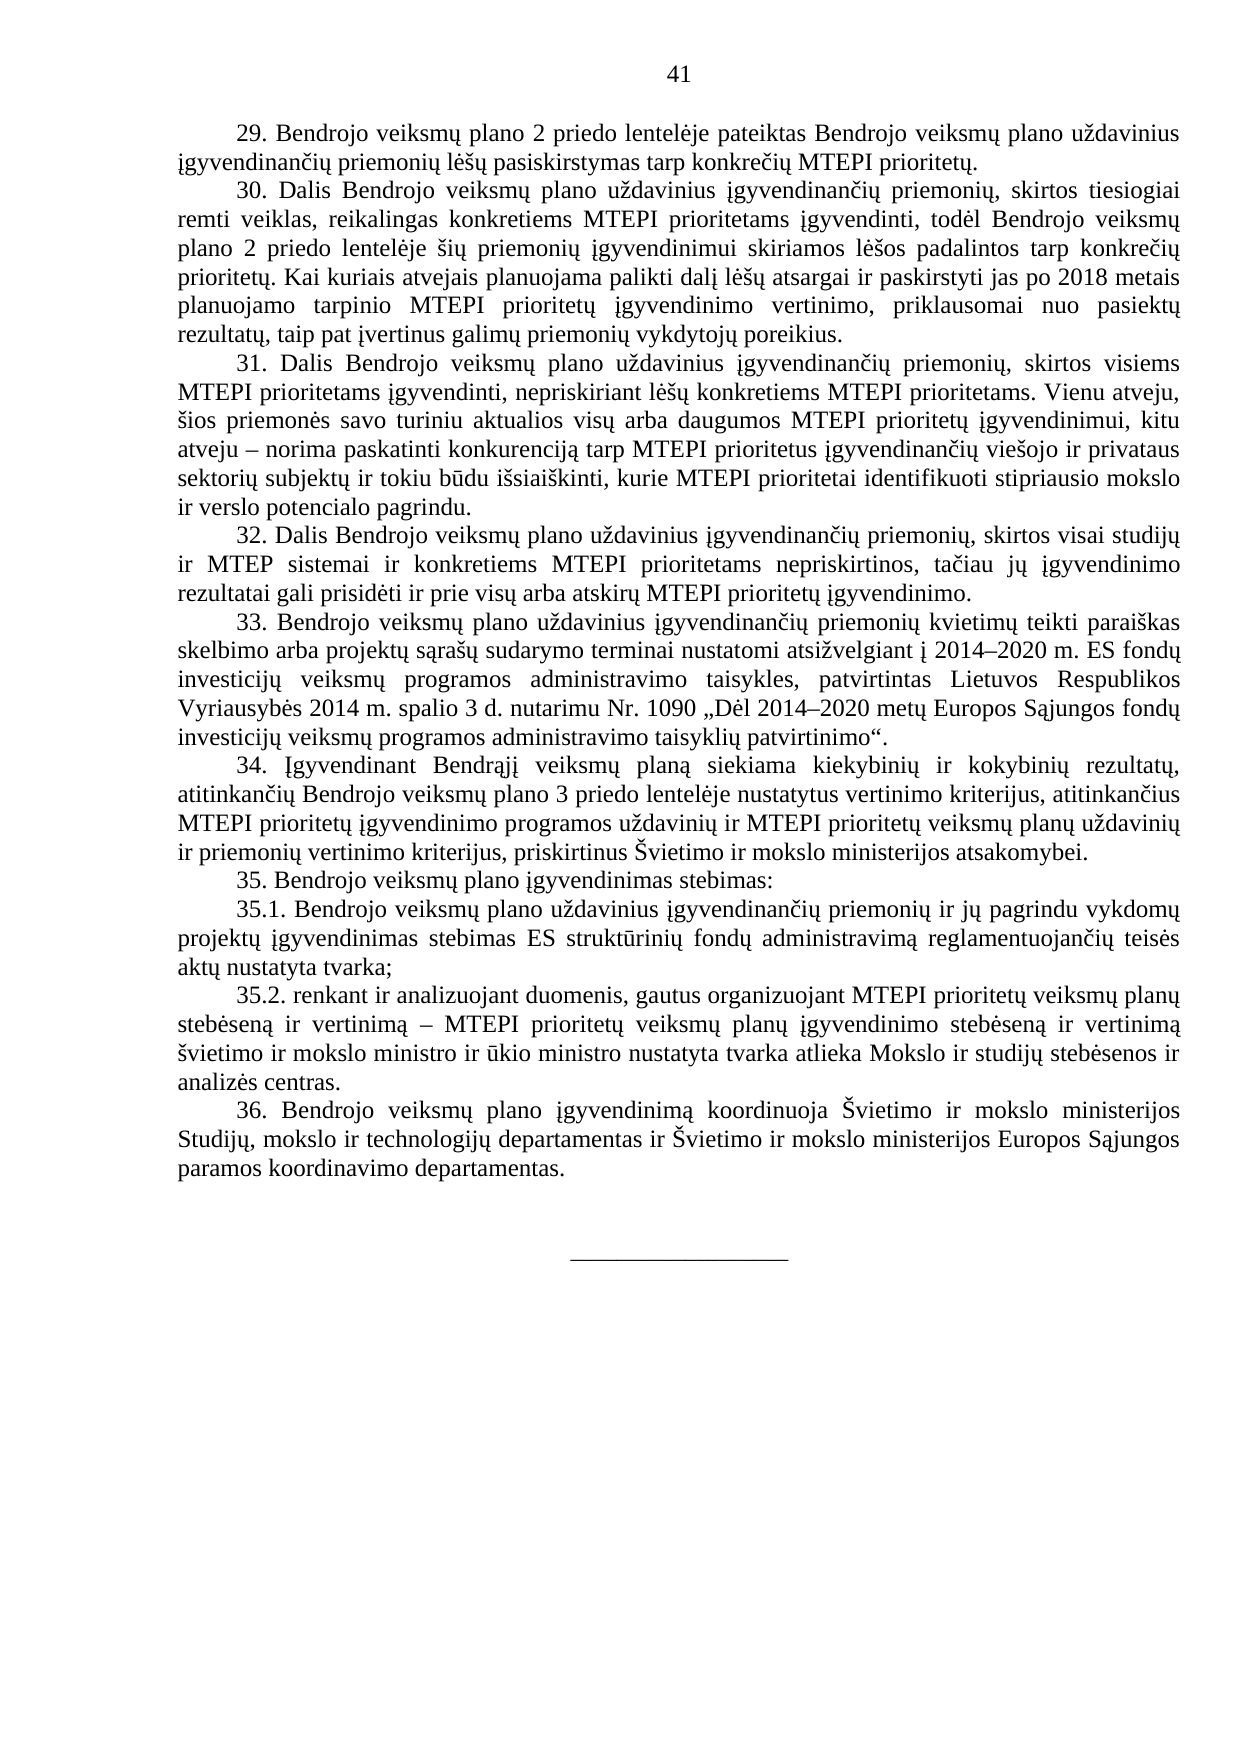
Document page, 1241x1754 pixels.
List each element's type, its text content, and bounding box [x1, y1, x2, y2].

text 32. Dalis Bendrojo veiksmų plano uždavinius įgyvendinančių priemonių, skirtos visai studijų ir MTEP sistemai ir konkretiems MTEPI prioritetams nepriskirtinos, tačiau jų įgyvendinimo rezultatai gali prisidėti ir prie visų arba atskirų MTEPI prioritetų įgyvendinimo. [177, 521, 1181, 607]
text 36. Bendrojo veiksmų plano įgyvendinimą koordinuoja Švietimo ir mokslo ministerijos Studijų, mokslo ir technologijų departamentas ir Švietimo ir mokslo ministerijos Europos Sąjungos paramos koordinavimo departamentas. [177, 1096, 1181, 1182]
text 35. Bendrojo veiksmų plano įgyvendinimas stebimas: [177, 866, 1181, 894]
text 33. Bendrojo veiksmų plano uždavinius įgyvendinančių priemonių kvietimų teikti paraiškas skelbimo arba projektų sąrašų sudarymo terminai nustatomi atsižvelgiant į 2014–2020 m. ES fondų investicijų veiksmų programos administravimo taisykles, patvirtintas Lietuvos Respublikos Vyriausybės 2014 m. spalio 3 d. nutarimu Nr. 1090 „Dėl 2014–2020 metų Europos Sąjungos fondų investicijų veiksmų programos administravimo taisyklių patvirtinimo“. [177, 607, 1181, 751]
text 29. Bendrojo veiksmų plano 2 priedo lentelėje pateiktas Bendrojo veiksmų plano uždavinius įgyvendinančių priemonių lėšų pasiskirstymas tarp konkrečių MTEPI prioritetų. [177, 118, 1181, 176]
text 35.2. renkant ir analizuojant duomenis, gautus organizuojant MTEPI prioritetų veiksmų planų stebėseną ir vertinimą – MTEPI prioritetų veiksmų planų įgyvendinimo stebėseną ir vertinimą švietimo ir mokslo ministro ir ūkio ministro nustatyta tvarka atlieka Mokslo ir studijų stebėsenos ir analizės centras. [177, 981, 1181, 1096]
text 30. Dalis Bendrojo veiksmų plano uždavinius įgyvendinančių priemonių, skirtos tiesiogiai remti veiklas, reikalingas konkretiems MTEPI prioritetams įgyvendinti, todėl Bendrojo veiksmų plano 2 priedo lentelėje šių priemonių įgyvendinimui skiriamos lėšos padalintos tarp konkrečių prioritetų. Kai kuriais atvejais planuojama palikti dalį lėšų atsargai ir paskirstyti jas po 2018 metais planuojamo tarpinio MTEPI prioritetų įgyvendinimo vertinimo, priklausomai nuo pasiektų rezultatų, taip pat įvertinus galimų priemonių vykdytojų poreikius. [177, 176, 1181, 348]
text 35.1. Bendrojo veiksmų plano uždavinius įgyvendinančių priemonių ir jų pagrindu vykdomų projektų įgyvendinimas stebimas ES struktūrinių fondų administravimą reglamentuojančių teisės aktų nustatyta tvarka; [177, 894, 1181, 981]
text ___________________ [177, 1237, 1181, 1263]
text 31. Dalis Bendrojo veiksmų plano uždavinius įgyvendinančių priemonių, skirtos visiems MTEPI prioritetams įgyvendinti, nepriskiriant lėšų konkretiems MTEPI prioritetams. Vienu atveju, šios priemonės savo turiniu aktualios visų arba daugumos MTEPI prioritetų įgyvendinimui, kitu atveju – norima paskatinti konkurenciją tarp MTEPI prioritetus įgyvendinančių viešojo ir privataus sektorių subjektų ir tokiu būdu išsiaiškinti, kurie MTEPI prioritetai identifikuoti stipriausio mokslo ir verslo potencialo pagrindu. [177, 348, 1181, 521]
text 34. Įgyvendinant Bendrąjį veiksmų planą siekiama kiekybinių ir kokybinių rezultatų, atitinkančių Bendrojo veiksmų plano 3 priedo lentelėje nustatytus vertinimo kriterijus, atitinkančius MTEPI prioritetų įgyvendinimo programos uždavinių ir MTEPI prioritetų veiksmų planų uždavinių ir priemonių vertinimo kriterijus, priskirtinus Švietimo ir mokslo ministerijos atsakomybei. [177, 751, 1181, 866]
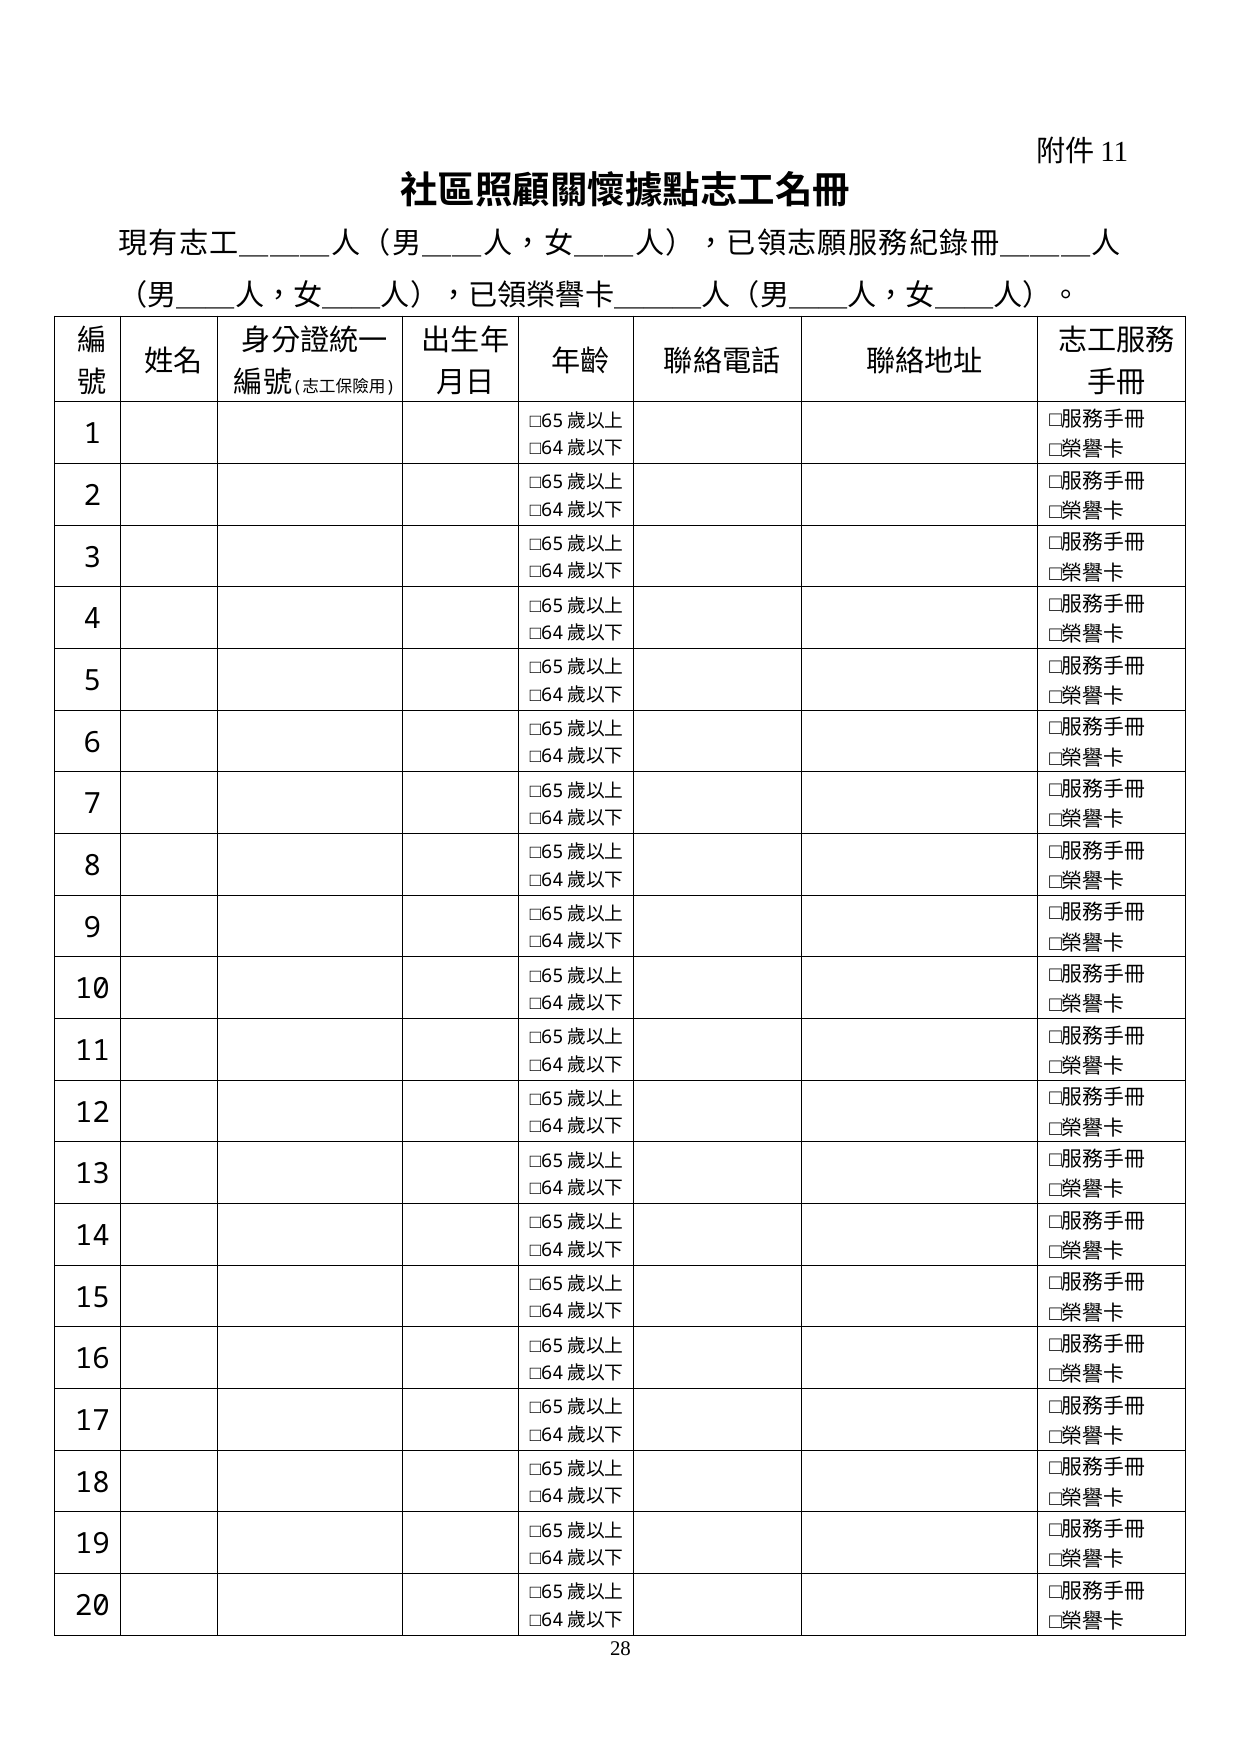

++++++++++

Rewrite the listing above, replacing every "text" with "paragraph" and keeping everything else unchanged. Leave the pictures out.

Document page, 1241x1754 pixels.
List each element's type, its paragraph content, and bounding box [x1, y1, x2, y2].

paragraph 32. Dalis Bendrojo veiksmų plano uždavinius įgyvendinančių priemonių, skirtos visai studijų ir MTEP sistemai ir konkretiems MTEPI prioritetams nepriskirtinos, tačiau jų įgyvendinimo rezultatai gali prisidėti ir prie visų arba atskirų MTEPI prioritetų įgyvendinimo. [177, 521, 1181, 607]
paragraph 36. Bendrojo veiksmų plano įgyvendinimą koordinuoja Švietimo ir mokslo ministerijos Studijų, mokslo ir technologijų departamentas ir Švietimo ir mokslo ministerijos Europos Sąjungos paramos koordinavimo departamentas. [177, 1096, 1181, 1182]
paragraph 35. Bendrojo veiksmų plano įgyvendinimas stebimas: [177, 866, 1181, 894]
paragraph 33. Bendrojo veiksmų plano uždavinius įgyvendinančių priemonių kvietimų teikti paraiškas skelbimo arba projektų sąrašų sudarymo terminai nustatomi atsižvelgiant į 2014–2020 m. ES fondų investicijų veiksmų programos administravimo taisykles, patvirtintas Lietuvos Respublikos Vyriausybės 2014 m. spalio 3 d. nutarimu Nr. 1090 „Dėl 2014–2020 metų Europos Sąjungos fondų investicijų veiksmų programos administravimo taisyklių patvirtinimo“. [177, 607, 1181, 751]
paragraph 29. Bendrojo veiksmų plano 2 priedo lentelėje pateiktas Bendrojo veiksmų plano uždavinius įgyvendinančių priemonių lėšų pasiskirstymas tarp konkrečių MTEPI prioritetų. [177, 118, 1181, 176]
paragraph 35.2. renkant ir analizuojant duomenis, gautus organizuojant MTEPI prioritetų veiksmų planų stebėseną ir vertinimą – MTEPI prioritetų veiksmų planų įgyvendinimo stebėseną ir vertinimą švietimo ir mokslo ministro ir ūkio ministro nustatyta tvarka atlieka Mokslo ir studijų stebėsenos ir analizės centras. [177, 981, 1181, 1096]
paragraph 30. Dalis Bendrojo veiksmų plano uždavinius įgyvendinančių priemonių, skirtos tiesiogiai remti veiklas, reikalingas konkretiems MTEPI prioritetams įgyvendinti, todėl Bendrojo veiksmų plano 2 priedo lentelėje šių priemonių įgyvendinimui skiriamos lėšos padalintos tarp konkrečių prioritetų. Kai kuriais atvejais planuojama palikti dalį lėšų atsargai ir paskirstyti jas po 2018 metais planuojamo tarpinio MTEPI prioritetų įgyvendinimo vertinimo, priklausomai nuo pasiektų rezultatų, taip pat įvertinus galimų priemonių vykdytojų poreikius. [177, 176, 1181, 348]
paragraph 35.1. Bendrojo veiksmų plano uždavinius įgyvendinančių priemonių ir jų pagrindu vykdomų projektų įgyvendinimas stebimas ES struktūrinių fondų administravimą reglamentuojančių teisės aktų nustatyta tvarka; [177, 894, 1181, 981]
paragraph ___________________ [177, 1237, 1181, 1263]
paragraph 31. Dalis Bendrojo veiksmų plano uždavinius įgyvendinančių priemonių, skirtos visiems MTEPI prioritetams įgyvendinti, nepriskiriant lėšų konkretiems MTEPI prioritetams. Vienu atveju, šios priemonės savo turiniu aktualios visų arba daugumos MTEPI prioritetų įgyvendinimui, kitu atveju – norima paskatinti konkurenciją tarp MTEPI prioritetus įgyvendinančių viešojo ir privataus sektorių subjektų ir tokiu būdu išsiaiškinti, kurie MTEPI prioritetai identifikuoti stipriausio mokslo ir verslo potencialo pagrindu. [177, 348, 1181, 521]
paragraph 34. Įgyvendinant Bendrąjį veiksmų planą siekiama kiekybinių ir kokybinių rezultatų, atitinkančių Bendrojo veiksmų plano 3 priedo lentelėje nustatytus vertinimo kriterijus, atitinkančius MTEPI prioritetų įgyvendinimo programos uždavinių ir MTEPI prioritetų veiksmų planų uždavinių ir priemonių vertinimo kriterijus, priskirtinus Švietimo ir mokslo ministerijos atsakomybei. [177, 751, 1181, 866]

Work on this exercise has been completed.